Market players are talking about reviving the securitization market as an alternative financing solution for corporates in the European market. A few years ago, securitization was blamed for triggering the financial crisis, however, there are now signs of change, with issuers slowly beginning to reconsider the market as investor appetite returns.

What is this magic word “securitization”? It is a method of finance whereby a lender, instead of lending money to a company to finance its general business, and looking to the company to repay that lending from the profits of that business as a whole, agrees to look solely to the assets which are the subject of the securitization for repayment. This should be distinguished from a secured loan: in a classic securitization, the borrower does not borrow money and grant security over an income-producing asset to ensure repayment, he sells the income-producing asset and the money he receives for that sale does not constitute a debt from a legal perspective.

Securitization is a relatively new financial technique, although it now accounts for a large portion of the funds raised in the international capital markets.

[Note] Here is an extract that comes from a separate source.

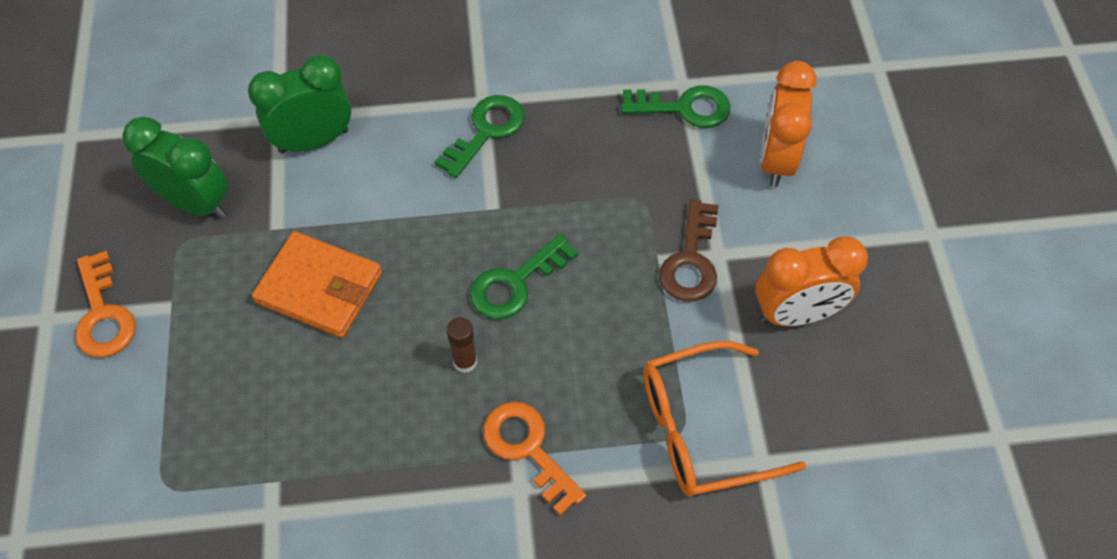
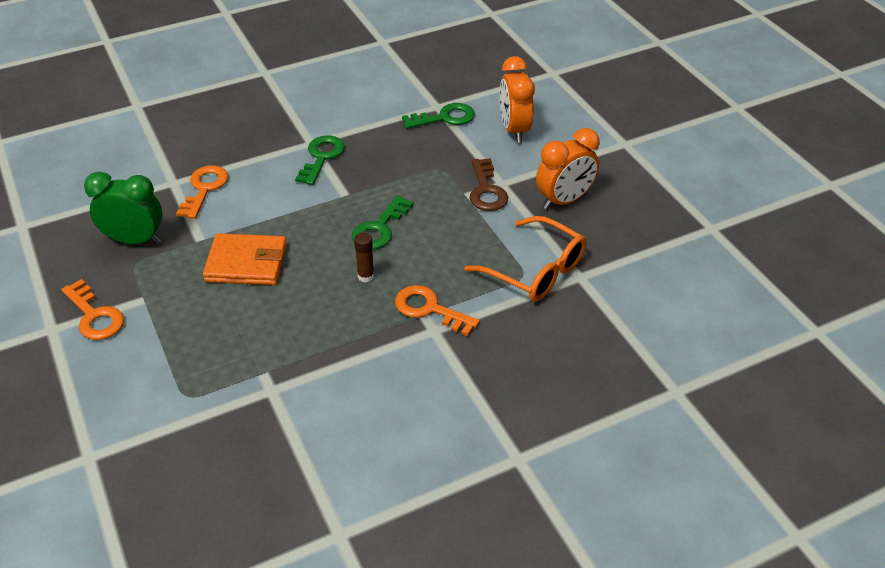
camera: 20 degrees left, 15 degrees down
green clock [248,55,351,154] -> orange key [176,165,229,219]
orange glasses [643,341,806,497] -> orange glasses turned 105 degrees counterclockwise [464,216,587,302]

The first transactions were done in the United States in the 1970s, using first mortgage loans and then credit card receivables. The first European transactions were carried out in the United Kingdom in the late 1980s, and also involved mortgage loans. Nowadays, securitization is a mainstream financing technique employed by almost all financial institutions worldwide and most large corporations in Western Europe. The technique has always been attractive to emerging market participants, allowing them access to cheaper funding than they can otherwise obtain.


STRUCTURE OF SECURITIZATION

In a securitization transaction the entity that is selling the income-producing assets and receives the funds realized by the securitization is the “originator”. 

The income-producing assets sold by the originator are the “receivables”. The list of the types of receivables which have been used for securitizations is long; starting with mortgage loans and credit card receivables, the technique has since been applied to a wide variety of trade receivables, toll road receipts, bank loans, leasing payments, student loans, health care facilities, car loans, non performing loans etc. 

The entity to which the originator sells the assets is the “issuer”, usually a special purpose vehicle (“SPV”) created specifically for the purpose of the transaction. The issuer/SPV raises funds to purchase the receivables from the originator by issuing notes in the capital markets (“asset backed securities” or “ABS”), which are purchased by “investors”.  

In a classic securitization, the transfer of the receivables to the issuer should be done by way of a “true sale” – i.e. should be done in such a manner that it will survive the subsequent insolvency of the originator so that no liquidator or third party creditor of the originator will have a claim to the receivables.

 

RATIONAL FOR SECURITIZATION

Different market players have different reasons for deciding to use securitization as a financing tool. For some, very large issuers it makes sense to diversify their sources of funds as much as possible. For financial institutions such as banks, mortgage lenders and credit card providers, securitization is an invaluable risk management tool, allowing them to remove assets representing business already done from their balance sheets, freeing up regulatory capital to allow them to do new business and originate new assets. With the advent of the Basel III capital adequacy rules, derecognition is increasingly being superseded by other motivations for securitization. 

For emerging market issuers, the greatest attraction of securitization is almost certainly the cheaper cost of funds they can obtain, as compared to straight unsecured borrowing.

 

HUNGARY

There have been very few securitization transactions in Hungary and the financial crisis halted the appetite of originators and investors for new transactions. Although there is no dedicated law on securitization in Hungary, those few transactions that were closed before the financial crisis are sound evidence that securitization is possible under Hungarian law. Nevertheless, a separate law – if implemented at all in the future – would give more comfort to the parties to a securitization transaction.